本当はコンビニ店員や大家が異変を感じた時点で動くべきなんだろうが、そううまく行かないのもよく分かる。他所の家の事だからイザとなった時に動けばいいと、既にイザという時を迎えているにも関わらず先延ばしにしてしまう人が大半なのではないかと思う。
柳楽優弥さんが演技で賞を取っていたが、他の役者も負けず劣らずの素晴らしい演技、というかアドリブじゃないと出せない子供達の表情を作り出していたYOUさんの演技が見事だった。
胸を打つ!!
ほぼ20年近く前の映画ですが、迫るものが大きい。
「誰も知らない?」
多分みんな薄々知ってたと思う。
見て見ぬふりをする、
知ってても関わると面倒だから、見ないふりをする。
全く他人のことに無関心?
(大家の対応は、あり得ないのは置いておくとして・・・)
母親(YOU)がまったく返ってこなくなる。
約束のクリスマスも過ぎ、
クリスマスケーキが半額近くなるのを待って買う
12歳の長男・明(柳楽優弥)
妹2人と弟がいる。
お正月が来て、一人一人の名前を書いたお年玉を手渡す明。
そして春が来て桜が咲く。
お金が底をつき思い余って、現金書留の住所と名前から、
電話番号を聞いて電話する明。
「山本です・・・」と、同棲相手の名を名乗る母に、
思わず電話を切る明。
はじめはは渡された金を、
家賃、
電気代、
水道にガス、
と分けて振り込んでいた。
母が帰ってこないと明の中でケジメが付く。
そして電気が止められ、ガスが止められ、水道も止まる。
水は公園から汲む。
トイレも公園。
この映画のどこに、何に心を打たれるのか?
明の健気さ。
明の責任感。
家族愛。
実話にヒントを得たフィクションとのことですが、
普通は通報されるだろう、
しかしこれに近いことは今もある。
戸籍のない子、学校へ行かせてもらえない子供の数。
驚くほど多かった。
孤独死の中に餓死も含まれてると思います。
無知であること
ストーリーは大きな変化なく、救いがあるわけでもなく終わってしまいますが、
こんな現実があるということを知ることができました。
母親だけが悪者なわけではなく、様々な問題の結果なのかなと。
そしてこれらの問題は貧しさが原因ではないというのが皮肉的で辛いなと思いました。
母親はハイブランドのバッグを何個も持っていますし、長男はお金がなくても割高のコンビニで買い物、スーパーでも果物に手を出したり、、、と。
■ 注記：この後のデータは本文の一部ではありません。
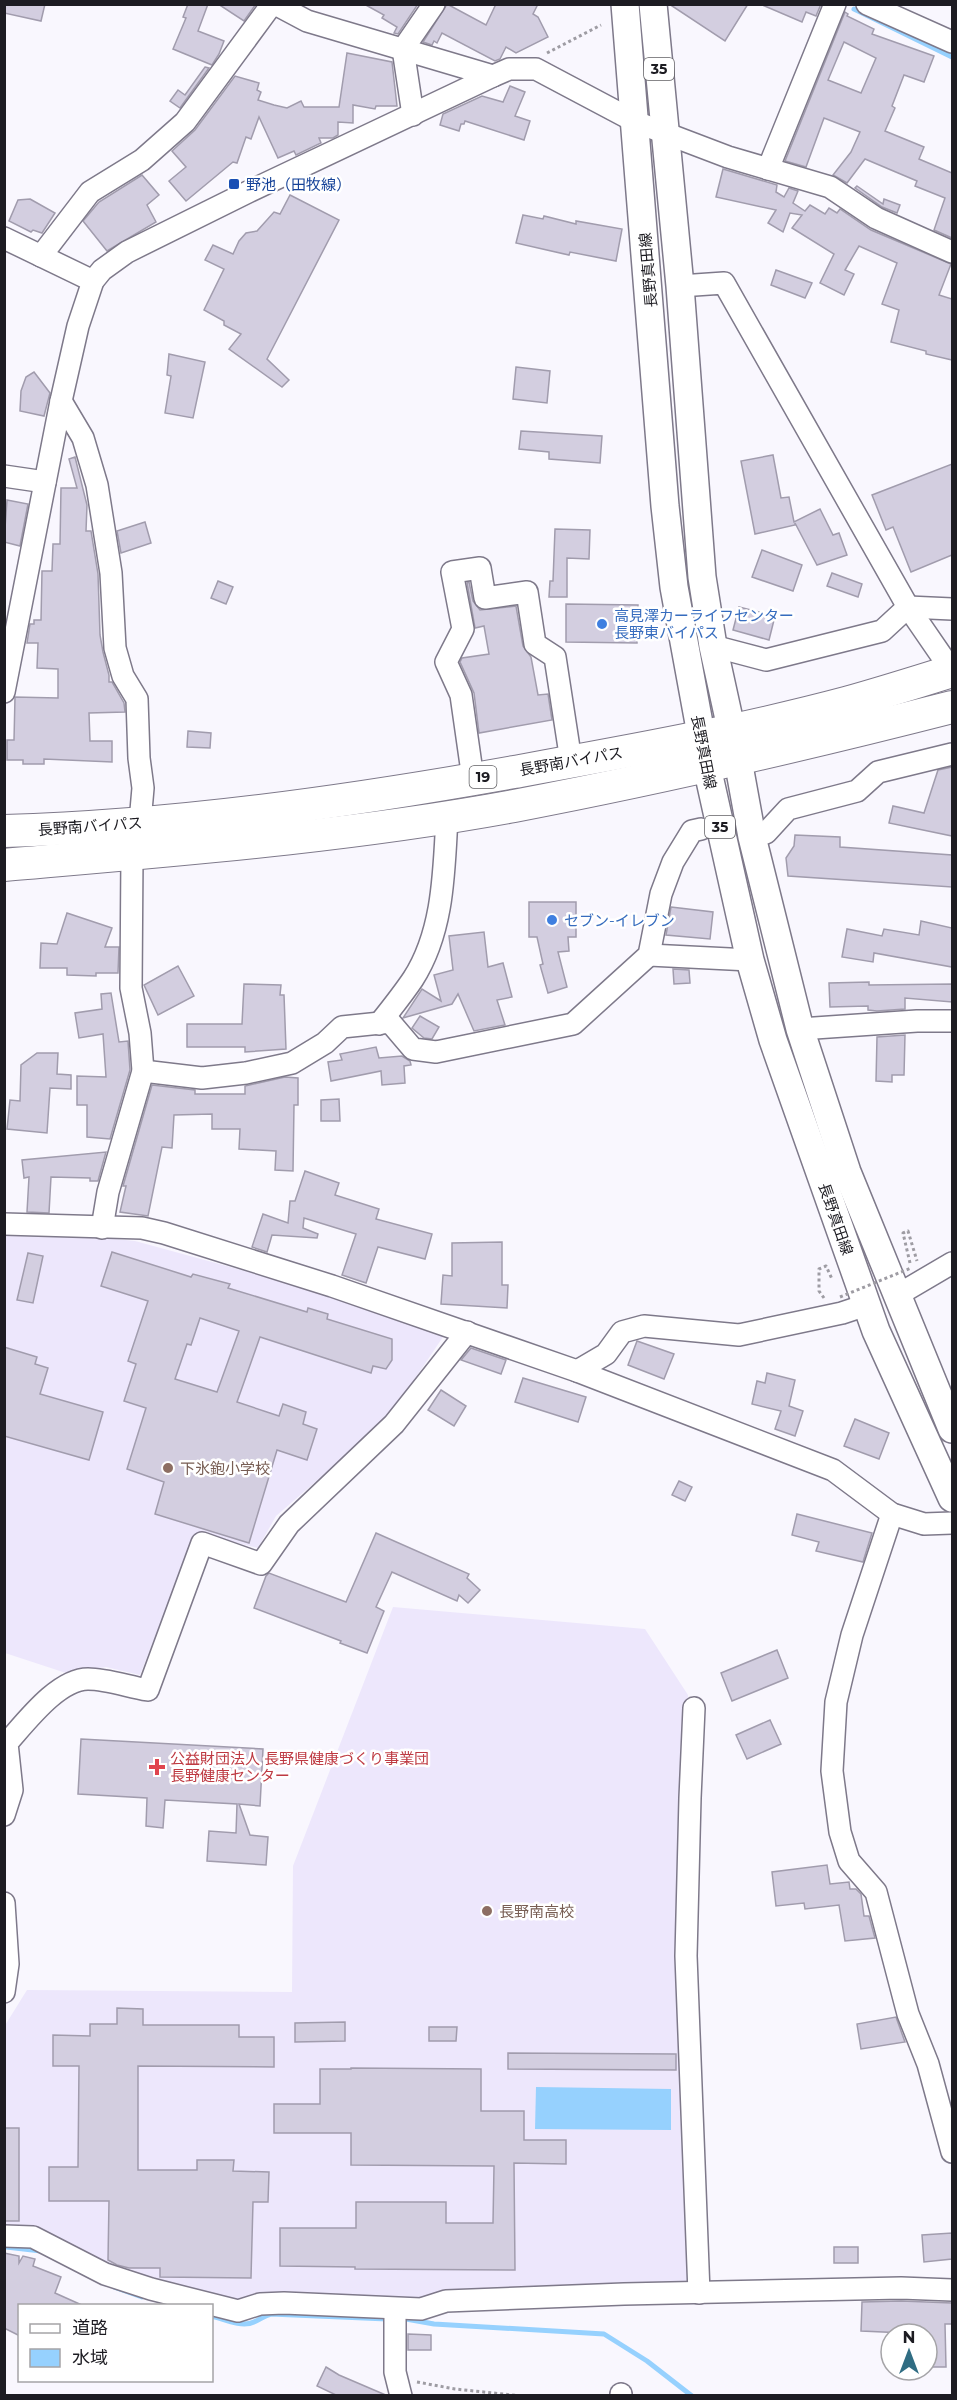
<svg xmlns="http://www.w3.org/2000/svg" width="957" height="2400" viewBox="0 0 957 2400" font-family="Montserrat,'Noto Sans JP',sans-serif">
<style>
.built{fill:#ede7fc}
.water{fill:#96d1fe}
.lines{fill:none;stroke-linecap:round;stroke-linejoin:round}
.stream{stroke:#96d1fe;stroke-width:5}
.building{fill:#d3cee0;stroke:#a19cad;stroke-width:1.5;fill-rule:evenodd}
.minor-casing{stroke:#7e798a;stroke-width:24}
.major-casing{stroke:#7e798a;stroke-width:30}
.highway-casing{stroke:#7e798a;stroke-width:34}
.path{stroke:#9e9ca3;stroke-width:3;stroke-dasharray:3 3;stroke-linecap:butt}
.minor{stroke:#fff;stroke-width:21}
.major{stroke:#fff;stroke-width:27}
.highway{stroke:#fff;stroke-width:32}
.path-bridge{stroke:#9e9ca3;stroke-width:3;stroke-dasharray:3 3;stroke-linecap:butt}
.transit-dot{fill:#1a4fb4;stroke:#fff;stroke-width:2}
.shop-dot{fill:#3f7fe0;stroke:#fff;stroke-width:2}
.education-dot{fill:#8d6e63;stroke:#fff;stroke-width:2}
.health-dot{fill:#e0444e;stroke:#fff;stroke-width:2}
.labels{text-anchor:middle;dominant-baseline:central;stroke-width:5;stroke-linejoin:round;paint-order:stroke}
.shield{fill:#fff;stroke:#616064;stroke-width:1.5}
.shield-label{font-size:14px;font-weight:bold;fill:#1d1c22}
.transit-label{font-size:15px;fill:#164399;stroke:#fff;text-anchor:start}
.street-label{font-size:15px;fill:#1d1c22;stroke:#fff}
.shop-label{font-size:15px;fill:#366cbe;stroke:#fff;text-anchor:start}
.education-label{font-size:15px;fill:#785e54;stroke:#fff;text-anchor:start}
.health-label{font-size:15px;fill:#be3a42;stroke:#fff;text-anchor:start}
</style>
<rect width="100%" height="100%" fill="#f9f7fe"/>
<g class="built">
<path d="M5 1228 135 1241 267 1277 445 1334 387 1420 276 1516 258 1548 196 1533 140 1675 106 1667 66 1673 5 1653Z"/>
<path d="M393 1607 645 1629 688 1695 681 1857 692 2282 408 2301 311 2293 242 2301 196 2296 5 2227 4 2027 27 1990 292 1992 293 1866Z"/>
</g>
<path class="water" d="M536 2087 671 2089V2130L535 2129Z"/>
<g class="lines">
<g class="stream">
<path d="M854 9 952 57"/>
<path d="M6 2247 41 2251"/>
<path d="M114 2287 142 2297"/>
<path d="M212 2316C223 2319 242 2328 254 2322 261 2319 264 2316 271 2314L387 2319"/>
<path d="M406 2319 434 2324 604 2334 647 2361 692 2396"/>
</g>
</g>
<g class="building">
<path d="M4 4H45L41 21 4 13Z"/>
<path d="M188 4H208L198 31 224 41 219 54 212 65 173 49 186 18 183 17Z"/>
<path d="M218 4H256L244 21Z"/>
<path d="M364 4H418L398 34 394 33 397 27 382 18 384 15Z"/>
<path d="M447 4 486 25 496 4H538L533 14 538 17 548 37 516 53 506 47 500 59 495 61 442 33 437 43 434 41 432 45 423 42Z"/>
<path d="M669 4H748L725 41Z"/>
<path d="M760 4H821L816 16 806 12 802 22Z"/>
<path d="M845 12 848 14 847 16 874 29 872 34 934 56 924 82 904 75 892 106 895 108 885 131 924 147 919 159 952 173V238L934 230 945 198 915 186 917 181 865 159 847 183 833 175 851 152 860 132 824 118 806 167 785 161ZM844 42 876 58 861 93 828 80Z"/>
<path d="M347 53 392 62 397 106H376L375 109 353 105V123L338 122V135L333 138H319L321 143 296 155 294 151 278 158 259 117 251 139 246 137 237 163 233 162 186 201 169 181 186 167 172 151 195 130 235 76 259 83 257 90 261 92 258 100 274 105 287 108 301 101 304 107H339Z"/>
<path d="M205 67 209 68 180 108 170 101 178 90 185 95Z"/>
<path d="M510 86 525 92 515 116 530 121 524 140 465 121 464 124H461L459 131 440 125 443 114 482 96 503 102Z"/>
<path d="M723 169 777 185 776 192 784 197 789 188 798 191 793 203 805 211 810 205 825 214 829 208 837 213 840 209 871 230 951 264 939 295 952 299V360L926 354V351L891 342 899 310 882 304 897 263 859 246 845 270 854 274 844 295 820 283 834 254 792 228 802 215 790 213 783 232 768 223 776 210 716 197Z"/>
<path d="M142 175 159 195 147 205 156 222 107 251 83 221 99 202Z"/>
<path d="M857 186 883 204 884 199 900 205 897 213 882 207 855 188Z"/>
<path d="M290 195 339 220 267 359 289 380 282 387 229 349 241 334 224 325V321L204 310 224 269 205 260 213 245 233 254 239 241 246 233 257 231 274 212 280 214Z"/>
<path d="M30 199 55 213 42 233 33 230 31 232 9 221 18 200Z"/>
<path d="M523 215 543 219 544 216 576 224V221L622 229 616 261 570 252 569 255 516 243Z"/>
<path d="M776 270 812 283 805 298 771 285Z"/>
<path d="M169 354 205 362 193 418 165 413 171 376 167 375Z"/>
<path d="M516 367 550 371 547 403 513 399Z"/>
<path d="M34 372 50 393 44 416 20 411 21 391 26 377Z"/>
<path d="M521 431 602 436 600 463 549 459V452L519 449Z"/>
<path d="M773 455 781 498 789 497 794 522 820 509 833 535 839 533 847 555 817 565 795 523V525L755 534 741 461Z"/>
<path d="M75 457 87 505 86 531H91L98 574 100 635 103 652 109 675V682H112L124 703 125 712 89 713 90 741H112V762L44 759V764H23V760H7V740H14L15 697 58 698V669L37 668 38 643H27L30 624H34V620H41L42 571H52L53 544H60L61 488H77L69 459Z"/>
<path d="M952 464V555L911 572 893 527 886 530 872 495Z"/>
<path d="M7 500 28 504 20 546 4 542Z"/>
<path d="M145 522 151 543 121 553 117 531Z"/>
<path d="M555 529 590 530 589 559 567 558V597H549L550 581H553Z"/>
<path d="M762 550 802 565 793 591 752 577Z"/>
<path d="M832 573 862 584 858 597 827 586Z"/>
<path d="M218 581 233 587 226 604 211 598Z"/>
<path d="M469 582 473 601 480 610 516 606 523 646 531 657 538 695 548 694 552 720 479 733 474 693 460 662 462 658 489 654 484 626 475 628 467 583Z"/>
<path d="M566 604 638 605 637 643 566 642Z"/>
<path d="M739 607 775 616 769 640 733 630Z"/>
<path d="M188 731 211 733 210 748 187 747Z"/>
<path d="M952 767V836L889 823 893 806 924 813 938 770Z"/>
<path d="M795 835 840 837V847L952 855V887L788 876 786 858 794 846Z"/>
<path d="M529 902H576V937H568L569 951 558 952 567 987 548 993 540 965 543 964 537 937H529Z"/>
<path d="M671 907 713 912 710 939 666 935Z"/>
<path d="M67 913 112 928 105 947H119L118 973H96V976L67 975V968H40L41 943 57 944Z"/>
<path d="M921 921 952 928V967L874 953 873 962 842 957 847 929 882 936 884 929 919 935Z"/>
<path d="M484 932 488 967 503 963 512 997 497 1000 505 1025 474 1031 458 994 452 1004 403 1018 422 989 441 1001 434 975 453 970 449 936Z"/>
<path d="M178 966 194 996 158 1015 144 985Z"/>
<path d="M673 969 689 970 690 983 674 984Z"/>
<path d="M869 982V985L952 984V1002L905 998V1009L877 1011 868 1010V1006L830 1007 829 983Z"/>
<path d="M244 984 281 985 280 995H284L286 1049 245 1052V1047H187V1024H242Z"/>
<path d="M111 993 119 1042 128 1041 130 1070 110 1139 87 1137V1105H77V1076L106 1077 103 1034 79 1038 75 1013 102 1009 101 994Z"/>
<path d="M420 1016 439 1027 432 1039 424 1038 412 1028Z"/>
<path d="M905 1035 904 1075H892V1082L876 1081 877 1037Z"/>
<path d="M376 1047 379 1058 402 1056 410 1061 411 1065 404 1066 405 1083 382 1085 381 1071 331 1081 328 1062 342 1060 340 1054Z"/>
<path d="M37 1053H58L57 1074 71 1075V1089L50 1088 47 1133 7 1129 10 1100 20 1101 21 1065Z"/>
<path d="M285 1077 298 1078V1105H294L293 1171 275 1170 276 1151 239 1149 240 1129H212V1114L174 1115 172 1148 162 1147 148 1216 120 1212 126 1186H123L152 1085 195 1090V1094H245V1086Z"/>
<path d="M339 1099 340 1121H321V1100Z"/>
<path d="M106 1152 98 1181H90V1178L51 1177 49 1213 27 1212 29 1177 24 1178 22 1160Z"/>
<path d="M305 1171 339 1183 335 1195 379 1209 376 1219 432 1234 425 1259 378 1247 366 1283 342 1275 356 1234 304 1218 303 1228 318 1234 317 1238 272 1235 267 1252 252 1247 263 1214 288 1223 290 1201H295Z"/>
<path d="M502 1242V1285H508L507 1308 441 1304 443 1275 452 1276V1243Z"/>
<path d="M112 1252 191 1277 193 1274 230 1284 228 1288 307 1312 308 1308 328 1314 327 1319 392 1339V1360L386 1369 373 1366 371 1373 260 1337 237 1402 279 1416 283 1404 306 1412 303 1424 317 1429 307 1460 277 1450 249 1543 155 1514 164 1482 127 1469 146 1408 124 1401 136 1364 128 1361 148 1301 101 1286ZM200 1318 239 1331 217 1392 175 1379 187 1344 191 1345Z"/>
<path d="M28 1253 43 1256 33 1303 17 1300Z"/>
<path d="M637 1341 674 1354 664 1379 628 1365Z"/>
<path d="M4 1347 37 1357 35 1364 48 1368 40 1394 103 1412 89 1460 4 1436Z"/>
<path d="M471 1348 506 1360 501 1374 461 1360Z"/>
<path d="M767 1373 795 1380 789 1406 803 1411 795 1436 775 1429 781 1411 752 1404 757 1381 765 1383Z"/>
<path d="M523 1378 586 1397 578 1422 515 1402Z"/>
<path d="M441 1390 466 1406 454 1426 428 1410Z"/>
<path d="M855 1419 889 1433 879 1459 844 1446Z"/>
<path d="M679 1481 692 1487 685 1501 672 1495Z"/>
<path d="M797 1514 872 1533 863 1562 816 1551 819 1542 792 1535Z"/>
<path d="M376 1533 469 1574 467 1578 480 1590 468 1603 459 1595 457 1601 392 1572 376 1607 384 1611 367 1653 340 1643 341 1641 254 1608 266 1576 269 1573 346 1602Z"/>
<path d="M777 1650 788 1678 732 1701 721 1673Z"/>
<path d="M770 1720 781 1744 747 1759 736 1735Z"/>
<path d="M81 1739 263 1749 260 1806 239 1804 250 1835 268 1837 266 1865 207 1861 209 1831 236 1833 237 1804 165 1800 163 1828 146 1826 147 1798 78 1794Z"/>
<path d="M827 1865 830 1884 849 1882 850 1889H856L861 1894 864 1916H869L875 1938 845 1941 839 1905 805 1909 804 1903 776 1906 772 1872Z"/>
<path d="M117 2008 143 2009V2025H239V2037H274V2067L138 2066V2170H197V2160H234L233 2171 269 2172 268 2202H253L251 2278 160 2277V2268H129L117 2265 108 2260 109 2201H49V2167H78L79 2066H53V2035L90 2036V2024H117Z"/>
<path d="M896 2017 905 2042 861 2049 857 2024Z"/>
<path d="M345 2022V2041L295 2042V2023Z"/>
<path d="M429 2027H457L456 2041H429Z"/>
<path d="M508 2053 676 2054V2070L508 2069Z"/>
<path d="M351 2068 481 2069V2111H524V2140H566V2164L514 2163 515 2270 355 2269V2267L280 2266V2228H356V2202H446V2223H493L494 2166 351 2165V2133H274V2104H320V2069H351Z"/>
<rect x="4" y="2128" width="15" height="93"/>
<path d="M952 2233V2259L924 2262 922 2235Z"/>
<rect x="834" y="2247" width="24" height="16"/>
<path d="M4 2253 19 2256V2263L23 2256 35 2259 33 2266 61 2277 55 2293 84 2306H20V2336L4 2328Z"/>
<path d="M901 2301 952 2303V2324H945L946 2367H927V2334L861 2331 862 2302Z"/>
<path d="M408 2334 431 2335V2350H408Z"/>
<path d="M326 2367 339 2375 388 2396H338L317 2386Z"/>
</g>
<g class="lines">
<g class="minor-casing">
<g id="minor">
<path d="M275 4 307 21 493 76"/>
<path d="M867 4 952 42"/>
<path d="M413 115 403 49 434 4"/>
<path d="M768 169 835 4"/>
<path d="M4 238 93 281"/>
<path d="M41 256 90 192 142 160 185 122 272 4"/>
<path d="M680 286 724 283 908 607 952 671"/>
<path d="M61 401 83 438 97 485 111 573 115 648 123 676 137 699 139 758 143 788 140 822"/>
<path d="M4 476 45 482"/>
<path d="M713 646 766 660 882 631 908 607 952 609"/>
<path d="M4 692 61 401 78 326 93 281 102 270 127 252 248 192 493 76 509 69H536L636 122 728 157 830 187 876 218 952 252"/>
<path d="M473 779 461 695 446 662 463 629 452 572 480 568 485 598 527 592 535 644 555 657 571 761"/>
<path d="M752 837 766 833 788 809 857 791 878 772 952 754"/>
<path d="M649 955 750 960"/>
<path d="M379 1024C391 1009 403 994 413 979 444 931 444 870 447 816"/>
<path d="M800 1029 917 1021H952"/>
<path d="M143 1071 202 1078 246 1073 292 1063 325 1043 342 1027 390 1022 413 1049 436 1052 573 1024 649 955 661 894 673 862 692 831 701 829"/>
<path d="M4 1224 142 1228 164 1233 332 1286 577 1371 833 1470 892 1514 924 1524 952 1523"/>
<path d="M102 1228 108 1192 143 1071 140 1033 131 988 132 855"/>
<path d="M896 1296 952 1263"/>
<path d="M577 1371 606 1354 622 1332 644 1326 739 1335 842 1313 866 1305"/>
<path d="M892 1514 852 1635 836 1702 832 1771 840 1832 849 1861 876 1892 908 2014 928 2064 952 2152"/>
<path d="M694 1708 690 1798 686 1956 699 2293"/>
<path d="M4 1815 12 1790 7 1743C26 1722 58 1679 88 1679 107 1679 129 1687 148 1690L202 1543 261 1564 289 1524 394 1424 467 1332"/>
<path d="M4 1903 8 1964 4 1992"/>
<path d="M4 2236 33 2237 105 2274 151 2289 238 2311 260 2304 284 2303 421 2309 446 2301 624 2294 901 2288 952 2290"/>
<path d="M395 2309V2372L401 2396"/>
<path d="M621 2396V2394"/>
</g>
</g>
<g class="major-casing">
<g id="major">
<path d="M625 4 665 506 674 587 707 767 750 960 773 1040 876 1331 952 1498"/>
<path d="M653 4 680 286 702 577 713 646 738 760 752 837 800 1029 847 1172 952 1429"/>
</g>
</g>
<g class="highway-casing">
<g id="highway">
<path d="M4 831C176 826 346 802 514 772 625 752 737 732 846 703 882 693 917 682 952 671"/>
<path d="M4 865C174 850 346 837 514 806 661 778 807 744 952 707"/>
</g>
</g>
<g class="path">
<path d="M547 53 601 25"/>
<path d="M910 1263 903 1233 908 1231 917 1261"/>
<path d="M824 1298 819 1291V1269L826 1266 832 1279"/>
<path d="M417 2382 455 2389 522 2396"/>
</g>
<use href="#minor" class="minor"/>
<use href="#major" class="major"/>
<use href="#highway" class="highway"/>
<path class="path-bridge" d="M840 1297 911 1268"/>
</g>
<rect class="transit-dot" x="228" y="178" width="12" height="12" rx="3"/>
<g class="shop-dot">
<circle cx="602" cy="624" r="6"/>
<circle cx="552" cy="920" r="6"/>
</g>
<g class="education-dot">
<circle cx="168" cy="1468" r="6"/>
<circle cx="487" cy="1911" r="6"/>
</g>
<path class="health-dot" d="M154 1758h6v6h6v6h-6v6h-6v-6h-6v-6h6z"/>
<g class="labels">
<g class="shield">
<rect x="644" y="58" width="30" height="22" rx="4.5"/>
<rect x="469.5" y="766" width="27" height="22" rx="4.5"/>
<rect x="705" y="816" width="30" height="22" rx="4.5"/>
</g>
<g class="shield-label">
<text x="659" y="69">35</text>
<text x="483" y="777">19</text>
<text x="720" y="827">35</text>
</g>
<g class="transit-label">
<text x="246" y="184">野池（田牧線）</text>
</g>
<g class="street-label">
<text transform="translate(648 270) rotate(-95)">長野真田線</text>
<text transform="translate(704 752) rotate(79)">長野真田線</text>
<text transform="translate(571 761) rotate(-10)">長野南バイパス</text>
<text transform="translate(90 826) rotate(-4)">長野南バイパス</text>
<text transform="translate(836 1219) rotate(71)">長野真田線</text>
</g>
<g class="shop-label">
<text x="614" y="615">高見澤カーライフセンター<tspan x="614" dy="17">長野東バイパス</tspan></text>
<text x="564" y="920">セブン-イレブン</text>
</g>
<g class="education-label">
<text x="180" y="1468">下氷鉋小学校</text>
<text x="499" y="1911">長野南高校</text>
</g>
<g class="health-label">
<text x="170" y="1758">公益財団法人 長野県健康づくり事業団<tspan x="170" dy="17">長野健康センター</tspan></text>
</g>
</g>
<rect width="957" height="2400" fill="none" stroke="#1d1c22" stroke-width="12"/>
<rect x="18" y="2304" width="195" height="78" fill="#ffffff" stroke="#a5a4a7" stroke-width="1.5"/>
<rect x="30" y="2324" width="30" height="9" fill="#ffffff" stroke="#a5a4a7" stroke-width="1.5"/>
<text x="72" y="2334" font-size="18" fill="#1d1c22">道路</text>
<rect x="30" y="2349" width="30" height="18" fill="#96d1fe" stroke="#a5a4a7" stroke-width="1.5"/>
<text x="72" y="2364" font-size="18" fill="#1d1c22">水域</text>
<g transform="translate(909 2352)"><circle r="28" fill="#ffffff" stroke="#a5a4a7" stroke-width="1.5"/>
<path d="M0-4.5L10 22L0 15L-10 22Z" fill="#306d83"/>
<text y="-9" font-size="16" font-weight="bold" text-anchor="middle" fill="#1d1c22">N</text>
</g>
</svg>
貧しさが招く不幸ではなく、無知であるが故の不幸なのかなと思いました。
また、中盤で母親がもう帰ってこないと悟った明が、
無邪気な兄弟たちを煩わしく思い冷たく接するシーンが何とも切なく、
いつの間にか母親と立場が同じになってしまっているのが複雑でした。
実際の事件がモチーフということで少し調べてみましたが、
母親のみが保護責任者遺棄致死の罪で逮捕されたとのこと。
早々に責任放棄した父親には何の処罰もないのかとモヤモヤしました。